Storytelling for truth reconciliation

Author and journalist Richard Wagamese is planning to use the power of storytelling to raise awareness about the final Truth and Reconciliation Commission (TRC) hearings in March. On Friday January 24 he’ll engage Calgarians in a unique and personal way when he combines Ojibway oral tradition with contemporary performance storytelling techniques.

Wagamese says the whole notion of reconciliation is contingent on people knowing each other better and he contends that the easiest way to achieve that is through sharing stories.

“We are a species that’s meant to be communal; we’re not meant to be isolated. We need to start to talk to each other more to use the telling of our stories not to highlight our differences but to highlight our similarities” he says.

“The transmission and telling of stories is important because when we share these things we find out how much we have in common. We get to get to know people rather than the expectations from stereotypes” he adds. “The easiest way to eliminate a stereotype is to eliminate the space that separates you from someone you don’t know. When we can do that we can start to talk earnestly about who we really are. We become able to see each other and hear each other. That is the power of reconciliation.”

Wagamese who is from the Wabaseemoong First Nation in Ontario says he has faced many challenges himself over the years.

“From the very beginning my life has been an ongoing process of encountering every social issue that comes to define First Nations’ experience in Canada. Travelling through each one of those scenarios I’ve been broken down a few times” he says.

“It’s only resilience that’s allowed me to stand up and to brush myself off and look for the lessons in the stuff that I’ve experienced move myself onward and upward. Resilience is really important in my life.”

Wagamese sees the source of that resilience is the strength he’s gleaned from his belief system and his ceremonial life. “It’s a spiritual quality that is embodied in the whole act of faith — really important for First Nations people and anybody that has to navigate their way through a sometimes unpredictable and at times calamitous world.”

The January 24 event called Smoked Fish Bannock and Indian Tea is being hosted by Mennonite Central Committee Alberta at St. David’s United Church to “build communities close gaps in understanding destroy stereotypes and heal through laughter” in preparation for the TRC hearings in Edmonton scheduled March 27 to 30.
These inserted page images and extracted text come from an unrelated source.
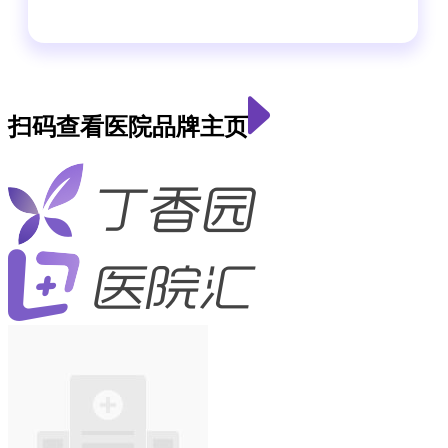
扫码查看医院品牌主页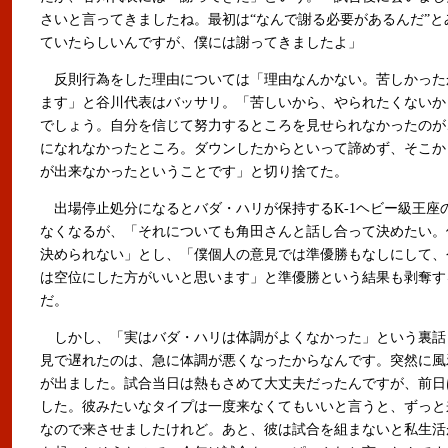
さいと言ってきましたね。最初は“なんで謝る必要があるんだ”と
ていたらしいんですが、僕には謝ってきましたよ」
反則行為をした理由については「理由なんかない。苦しかった
ます」と谷川代表はバッサリ。「苦しいから、やられたくないか
でしょう。自分を信じて努力するところを見せられなかったのが
になれなかったところ。ダウンしたからといって諦めず、そこか
が出来なかったということです」と切り捨てた。
出場停止処分になるとバダ・ハリが保持するK-1ヘビー級王座
なくなるが、「それについても角田さんと話し合って決めたい。
決められない」とし、「僕個人の意見では準優勝もなしにして、
は空位にした方がいいと思います」と準優勝という結果も剥奪す
だ。
しかし、「実はバダ・ハリは体調がよくなかった」という裏話
見で遅れたのは、急に体調が悪くなったからなんです。突然に風
が出ました。試合当日は熱もさめて大丈夫だったんですが、前日
した。彼みたいなタイプは一度来なくてもいいと言うと、ずっと
なので来させましたけれど。あと、彼は試合を組まないと私生活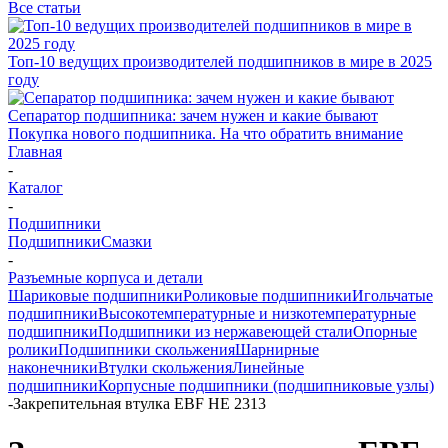
Все статьи
Топ-10 ведущих производителей подшипников в мире в 2025
году
Сепаратор подшипника: зачем нужен и какие бывают
Покупка нового подшипника. На что обратить внимание
Главная
-
Каталог
-
Подшипники
Подшипники
Смазки
-
Разъемные корпуса и детали
Шариковые подшипники
Роликовые подшипники
Игольчатые
подшипники
Высокотемпературные и низкотемпературные
подшипники
Подшипники из нержавеющей стали
Опорные
ролики
Подшипники скольжения
Шарнирные
наконечники
Втулки скольжения
Линейные
подшипники
Корпусные подшипники (подшипниковые узлы)
-
Закрепительная втулка EBF HE 2313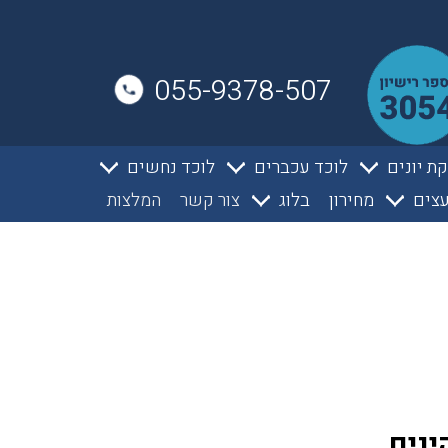
055-9378-507
ת יונים
לוכד עכברים
לוכד נחשים
צים
מחירון
בלוג
צור קשר
המלצות
ינים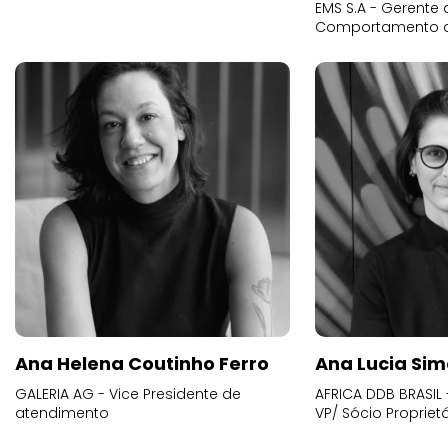
EMS S.A - Gerente 
Comportamento 
Ana Helena Coutinho Ferro
Ana Lucia Sim
GALERIA AG - Vice Presidente de
AFRICA DDB BRASIL 
atendimento
VP/ Sócio Proprietá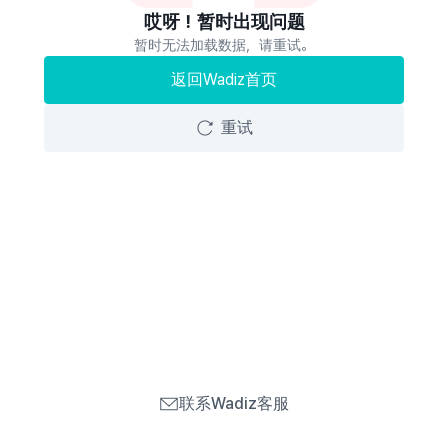
哎呀！暂时出现问题
暂时无法加载数据，请重试。
返回Wadiz首页
重试
联系Wadiz客服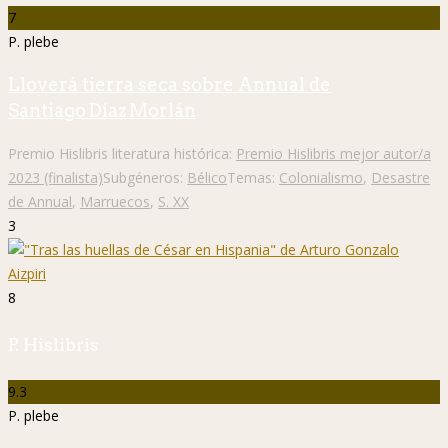
7
P. plebe
Lloverá tierra seca sobre Annual de
Santiago Díaz Morlán
Premio Hislibris literatura histórica:
Premio Hislibris mejor autor/a
2023 (finalista)
Subgéneros:
Bélico
Temas:
Colonialismo
,
Desastre
de Annual
,
Marruecos
,
S. XX
3
8
P. Hislibris
9.3
P. plebe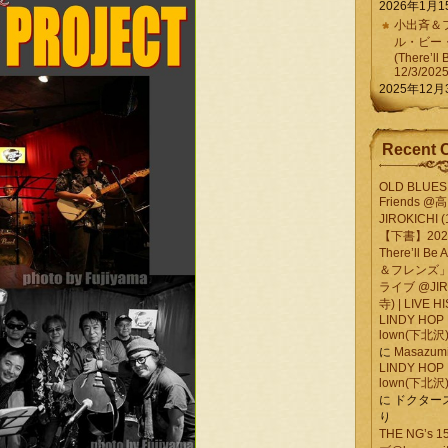
2026年1月1
小出斉＆フ
ル・ビー
(There’ll 
12/3/202
2025年12月
Recent 
OLD BLUES 
Friends @
JIROKICHI (
【下書】2026.
There’ll B
＆フレンズ」
ライブ @JIR
寺) | LIVE 
LINDY HOP 
lown(下北沢) 
に
Masazumi 
LINDY HOP 
lown(下北沢) 
に
ドクター
り
THE NG’s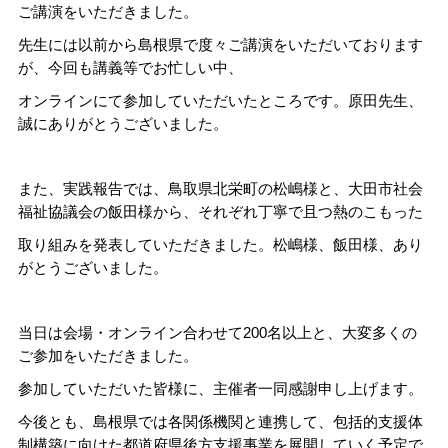
ご講演をいただきました。
先生には以前から島根県で度々ご講演をいただいております
が、今回も講義等でお忙しい中、
オンラインにて参加していただいたところです。
原田先生、
誠にありがとうございました。
また、実践報告では、鳥取県北栄町の松嶋様と、大田市社会
福祉協議会の飯田様から、それぞれ丁寧で且つ熱のこもった
取り組みを
発表していただきました。
松嶋様、飯田様、あり
がとうございました。
当日は会場・オンライン合わせて200名以上と、大変多くの
ご参加をいただきました。
参加していただいた皆様に、主催者一同感謝申し上げます。
今後とも、島根県では各関係機関と連携して、包括的支援体
制構築に向けた都道府県後方支援事業を展開していく予定で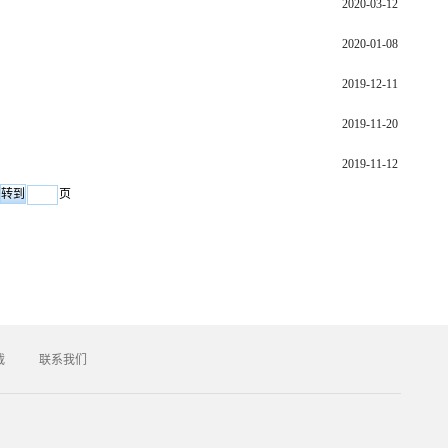
2020-03-12
2020-01-08
2019-12-11
2019-11-20
2019-11-12
页
载
联系我们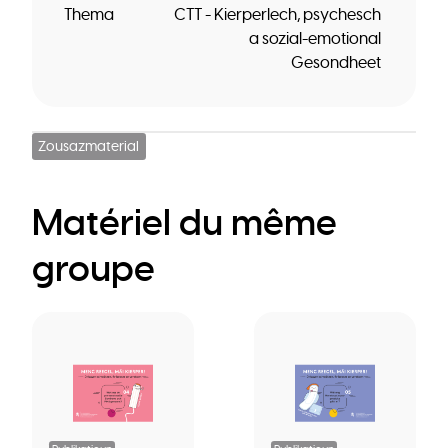
Thema
CTT - Kierperlech, psychesch
a sozial-emotional
Gesondheet
Zousazmaterial
Matériel du même
groupe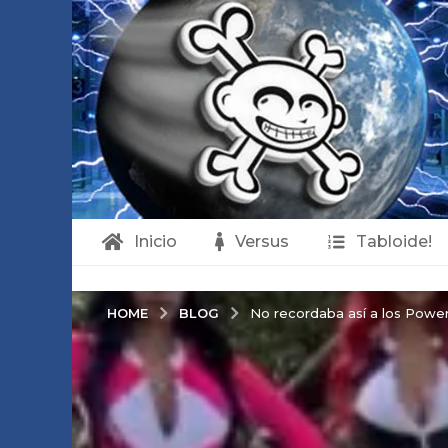
Inicio
Versus
Tabloide!
BLOG
HOME
No recordaba así a los Powe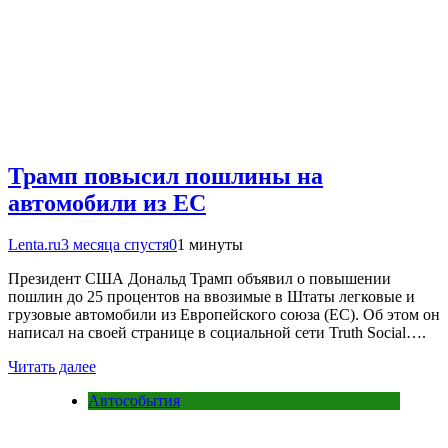
Трамп повысил пошлины на
автомобили из ЕС
Lenta.ru
3 месяца спустя
0
1 минуты
Президент США Дональд Трамп объявил о повышении
пошлин до 25 процентов на ввозимые в Штаты легковые и
грузовые автомобили из Европейского союза (ЕС). Об этом он
написал на своей странице в социальной сети Truth Social….
Читать далее
Автособытия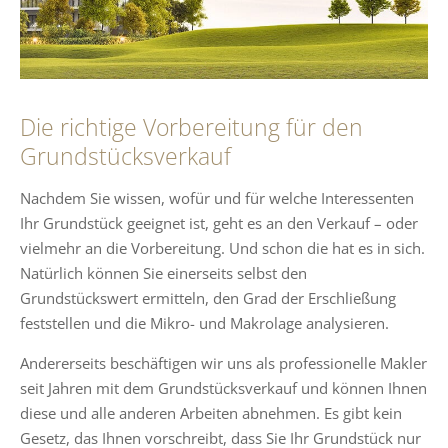
Die richtige Vorbereitung für den
Grundstücksverkauf
Nachdem Sie wissen, wofür und für welche Interessenten
Ihr Grundstück geeignet ist, geht es an den Verkauf – oder
vielmehr an die Vorbereitung. Und schon die hat es in sich.
Natürlich können Sie einerseits selbst den
Grundstückswert ermitteln, den Grad der Erschließung
feststellen und die Mikro- und Makrolage analysieren.
Andererseits beschäftigen wir uns als professionelle Makler
seit Jahren mit dem Grundstücksverkauf und können Ihnen
diese und alle anderen Arbeiten abnehmen. Es gibt kein
Gesetz, das Ihnen vorschreibt, dass Sie Ihr Grundstück nur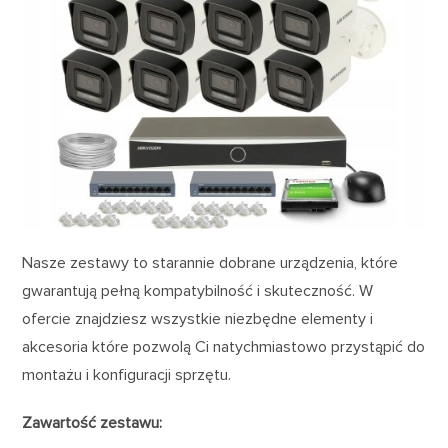
Nasze zestawy to starannie dobrane urządzenia, które
gwarantują pełną kompatybilność i skuteczność. W
ofercie znajdziesz wszystkie niezbędne elementy i
akcesoria które pozwolą Ci natychmiastowo przystąpić do
montażu i konfiguracji sprzętu.
Zawartość zestawu: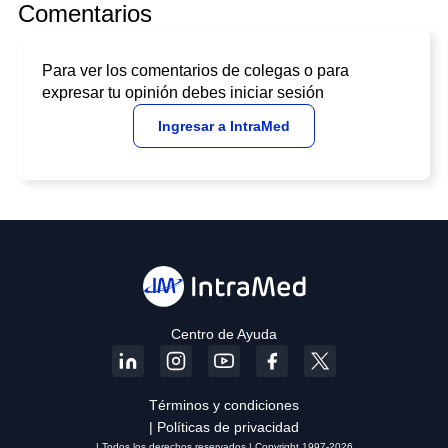
Comentarios
Para ver los comentarios de colegas o para
expresar tu opinión debes iniciar sesión
Ingresar a IntraMed
Centro de Ayuda
Términos y condiciones
| Políticas de privacidad
| Todos los derechos reservados | Copyright 1997-2026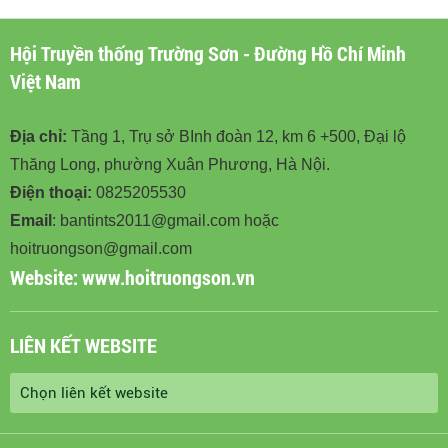
Hội Truyền thống Trường Sơn - Đường Hồ Chí Minh
Việt Nam
Địa chỉ:
Tầng 1, Trụ sở BInh đoàn 12, km 6 +500, Đại lộ
Thăng Long, phường Xuân Phương, Hà Nội.
Điện thoại:
0825205530
Email
: bantints2011@gmail.com hoặc
hoitruongson@gmail.com
Website:
www.hoitruongson.vn
LIÊN KẾT WEBSITE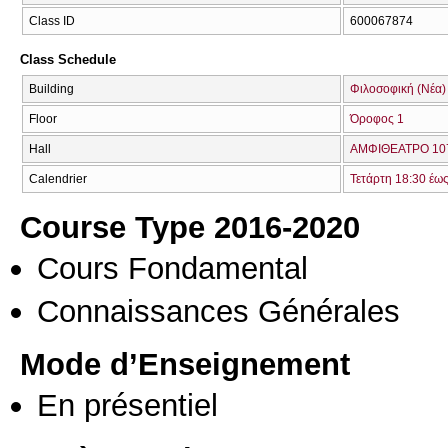
Class ID
600067874
Class Schedule
Building
Φιλοσοφική (Νέα)
Floor
Όροφος 1
Hall
ΑΜΦΙΘΕΑΤΡΟ 107
Calendrier
Τετάρτη 18:30 έω
Course Type 2016-2020
Cours Fondamental
Connaissances Générales
Mode d’Enseignement
En présentiel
In 2008 the prime minister on behalf of the government apologized to former students and their families and communities for Canada’s participation in residential schools. The Indian Residential Schools Settlement Agreement which came about as a result of the efforts of former residential school students provided compensation to former students and established the TRC. The commission was given the responsibility of travelling across Canada to listen to the statements of anyone who wished to speak publicly about their experience. Its purpose was to hear the truth about aboriginal students’ experiences in residential schools and to make all Canadians aware of what happened there. Edmonton will be the final stop before Ottawa.